Gegebene Angaben:
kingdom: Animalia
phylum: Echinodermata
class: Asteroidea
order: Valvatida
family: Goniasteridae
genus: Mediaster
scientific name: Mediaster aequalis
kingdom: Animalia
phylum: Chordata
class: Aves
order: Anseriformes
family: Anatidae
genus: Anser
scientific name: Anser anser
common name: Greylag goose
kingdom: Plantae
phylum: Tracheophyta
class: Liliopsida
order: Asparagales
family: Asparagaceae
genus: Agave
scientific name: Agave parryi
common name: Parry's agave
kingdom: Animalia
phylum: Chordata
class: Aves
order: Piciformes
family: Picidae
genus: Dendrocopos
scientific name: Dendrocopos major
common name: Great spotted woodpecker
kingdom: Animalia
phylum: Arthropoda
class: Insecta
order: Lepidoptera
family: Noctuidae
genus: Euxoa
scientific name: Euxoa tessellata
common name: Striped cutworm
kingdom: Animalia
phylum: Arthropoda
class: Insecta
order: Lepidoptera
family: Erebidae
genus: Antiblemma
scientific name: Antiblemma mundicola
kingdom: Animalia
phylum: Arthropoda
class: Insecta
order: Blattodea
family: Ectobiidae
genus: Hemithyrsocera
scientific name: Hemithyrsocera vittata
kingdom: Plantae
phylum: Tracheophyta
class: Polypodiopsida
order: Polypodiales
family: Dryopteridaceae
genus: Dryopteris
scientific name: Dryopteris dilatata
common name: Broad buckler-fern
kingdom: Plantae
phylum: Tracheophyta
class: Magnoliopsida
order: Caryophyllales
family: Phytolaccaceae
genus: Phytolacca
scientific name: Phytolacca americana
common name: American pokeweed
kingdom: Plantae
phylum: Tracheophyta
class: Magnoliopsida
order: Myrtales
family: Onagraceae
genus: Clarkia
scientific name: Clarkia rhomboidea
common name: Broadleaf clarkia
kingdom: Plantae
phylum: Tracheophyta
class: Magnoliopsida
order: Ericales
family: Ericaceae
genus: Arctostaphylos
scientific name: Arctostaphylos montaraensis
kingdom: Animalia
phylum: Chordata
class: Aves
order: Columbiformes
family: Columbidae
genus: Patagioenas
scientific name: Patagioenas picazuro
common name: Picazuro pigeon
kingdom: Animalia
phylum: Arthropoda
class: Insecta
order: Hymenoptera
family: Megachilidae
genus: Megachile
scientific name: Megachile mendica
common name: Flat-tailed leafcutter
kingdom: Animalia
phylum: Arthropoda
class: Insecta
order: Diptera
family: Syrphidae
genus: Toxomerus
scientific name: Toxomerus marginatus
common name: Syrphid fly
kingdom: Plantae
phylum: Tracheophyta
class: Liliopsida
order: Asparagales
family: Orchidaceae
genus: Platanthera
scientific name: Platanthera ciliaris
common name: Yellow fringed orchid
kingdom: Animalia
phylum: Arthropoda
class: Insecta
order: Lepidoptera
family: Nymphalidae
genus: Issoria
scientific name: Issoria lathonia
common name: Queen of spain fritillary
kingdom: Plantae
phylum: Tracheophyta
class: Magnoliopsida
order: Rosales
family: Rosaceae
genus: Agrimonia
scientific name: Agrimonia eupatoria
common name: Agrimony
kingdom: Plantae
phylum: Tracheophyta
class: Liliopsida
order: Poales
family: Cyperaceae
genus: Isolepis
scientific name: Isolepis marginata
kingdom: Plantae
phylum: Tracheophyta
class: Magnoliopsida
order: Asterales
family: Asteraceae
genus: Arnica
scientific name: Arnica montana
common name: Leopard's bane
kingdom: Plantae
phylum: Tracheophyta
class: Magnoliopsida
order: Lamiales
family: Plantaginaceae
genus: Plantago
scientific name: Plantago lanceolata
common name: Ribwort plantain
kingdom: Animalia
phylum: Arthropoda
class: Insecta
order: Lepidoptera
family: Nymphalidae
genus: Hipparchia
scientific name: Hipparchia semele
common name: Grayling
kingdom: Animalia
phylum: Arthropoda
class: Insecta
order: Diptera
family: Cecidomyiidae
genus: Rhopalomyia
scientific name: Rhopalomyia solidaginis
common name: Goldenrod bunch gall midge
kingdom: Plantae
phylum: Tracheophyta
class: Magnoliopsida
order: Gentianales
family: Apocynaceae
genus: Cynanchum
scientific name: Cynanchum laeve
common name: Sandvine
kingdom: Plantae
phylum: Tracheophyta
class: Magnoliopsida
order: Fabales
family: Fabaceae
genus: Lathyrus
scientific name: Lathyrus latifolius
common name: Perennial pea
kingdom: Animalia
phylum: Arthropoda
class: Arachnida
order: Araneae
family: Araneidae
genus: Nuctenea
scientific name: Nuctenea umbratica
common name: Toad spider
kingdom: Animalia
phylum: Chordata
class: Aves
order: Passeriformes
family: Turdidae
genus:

Schriftliche Aufgabe: Gib die gesamte Auflistung erneut aus und tausche dabei jedes „common name“ gegen „vernacular name“. Alles Übrige bleibt unverändert.

Antwort zur Aufgabe:
kingdom: Animalia
phylum: Echinodermata
class: Asteroidea
order: Valvatida
family: Goniasteridae
genus: Mediaster
scientific name: Mediaster aequalis
kingdom: Animalia
phylum: Chordata
class: Aves
order: Anseriformes
family: Anatidae
genus: Anser
scientific name: Anser anser
vernacular name: Greylag goose
kingdom: Plantae
phylum: Tracheophyta
class: Liliopsida
order: Asparagales
family: Asparagaceae
genus: Agave
scientific name: Agave parryi
vernacular name: Parry's agave
kingdom: Animalia
phylum: Chordata
class: Aves
order: Piciformes
family: Picidae
genus: Dendrocopos
scientific name: Dendrocopos major
vernacular name: Great spotted woodpecker
kingdom: Animalia
phylum: Arthropoda
class: Insecta
order: Lepidoptera
family: Noctuidae
genus: Euxoa
scientific name: Euxoa tessellata
vernacular name: Striped cutworm
kingdom: Animalia
phylum: Arthropoda
class: Insecta
order: Lepidoptera
family: Erebidae
genus: Antiblemma
scientific name: Antiblemma mundicola
kingdom: Animalia
phylum: Arthropoda
class: Insecta
order: Blattodea
family: Ectobiidae
genus: Hemithyrsocera
scientific name: Hemithyrsocera vittata
kingdom: Plantae
phylum: Tracheophyta
class: Polypodiopsida
order: Polypodiales
family: Dryopteridaceae
genus: Dryopteris
scientific name: Dryopteris dilatata
vernacular name: Broad buckler-fern
kingdom: Plantae
phylum: Tracheophyta
class: Magnoliopsida
order: Caryophyllales
family: Phytolaccaceae
genus: Phytolacca
scientific name: Phytolacca americana
vernacular name: American pokeweed
kingdom: Plantae
phylum: Tracheophyta
class: Magnoliopsida
order: Myrtales
family: Onagraceae
genus: Clarkia
scientific name: Clarkia rhomboidea
vernacular name: Broadleaf clarkia
kingdom: Plantae
phylum: Tracheophyta
class: Magnoliopsida
order: Ericales
family: Ericaceae
genus: Arctostaphylos
scientific name: Arctostaphylos montaraensis
kingdom: Animalia
phylum: Chordata
class: Aves
order: Columbiformes
family: Columbidae
genus: Patagioenas
scientific name: Patagioenas picazuro
vernacular name: Picazuro pigeon
kingdom: Animalia
phylum: Arthropoda
class: Insecta
order: Hymenoptera
family: Megachilidae
genus: Megachile
scientific name: Megachile mendica
vernacular name: Flat-tailed leafcutter
kingdom: Animalia
phylum: Arthropoda
class: Insecta
order: Diptera
family: Syrphidae
genus: Toxomerus
scientific name: Toxomerus marginatus
vernacular name: Syrphid fly
kingdom: Plantae
phylum: Tracheophyta
class: Liliopsida
order: Asparagales
family: Orchidaceae
genus: Platanthera
scientific name: Platanthera ciliaris
vernacular name: Yellow fringed orchid
kingdom: Animalia
phylum: Arthropoda
class: Insecta
order: Lepidoptera
family: Nymphalidae
genus: Issoria
scientific name: Issoria lathonia
vernacular name: Queen of spain fritillary
kingdom: Plantae
phylum: Tracheophyta
class: Magnoliopsida
order: Rosales
family: Rosaceae
genus: Agrimonia
scientific name: Agrimonia eupatoria
vernacular name: Agrimony
kingdom: Plantae
phylum: Tracheophyta
class: Liliopsida
order: Poales
family: Cyperaceae
genus: Isolepis
scientific name: Isolepis marginata
kingdom: Plantae
phylum: Tracheophyta
class: Magnoliopsida
order: Asterales
family: Asteraceae
genus: Arnica
scientific name: Arnica montana
vernacular name: Leopard's bane
kingdom: Plantae
phylum: Tracheophyta
class: Magnoliopsida
order: Lamiales
family: Plantaginaceae
genus: Plantago
scientific name: Plantago lanceolata
vernacular name: Ribwort plantain
kingdom: Animalia
phylum: Arthropoda
class: Insecta
order: Lepidoptera
family: Nymphalidae
genus: Hipparchia
scientific name: Hipparchia semele
vernacular name: Grayling
kingdom: Animalia
phylum: Arthropoda
class: Insecta
order: Diptera
family: Cecidomyiidae
genus: Rhopalomyia
scientific name: Rhopalomyia solidaginis
vernacular name: Goldenrod bunch gall midge
kingdom: Plantae
phylum: Tracheophyta
class: Magnoliopsida
order: Gentianales
family: Apocynaceae
genus: Cynanchum
scientific name: Cynanchum laeve
vernacular name: Sandvine
kingdom: Plantae
phylum: Tracheophyta
class: Magnoliopsida
order: Fabales
family: Fabaceae
genus: Lathyrus
scientific name: Lathyrus latifolius
vernacular name: Perennial pea
kingdom: Animalia
phylum: Arthropoda
class: Arachnida
order: Araneae
family: Araneidae
genus: Nuctenea
scientific name: Nuctenea umbratica
vernacular name: Toad spider
kingdom: Animalia
phylum: Chordata
class: Aves
order: Passeriformes
family: Turdidae
genus:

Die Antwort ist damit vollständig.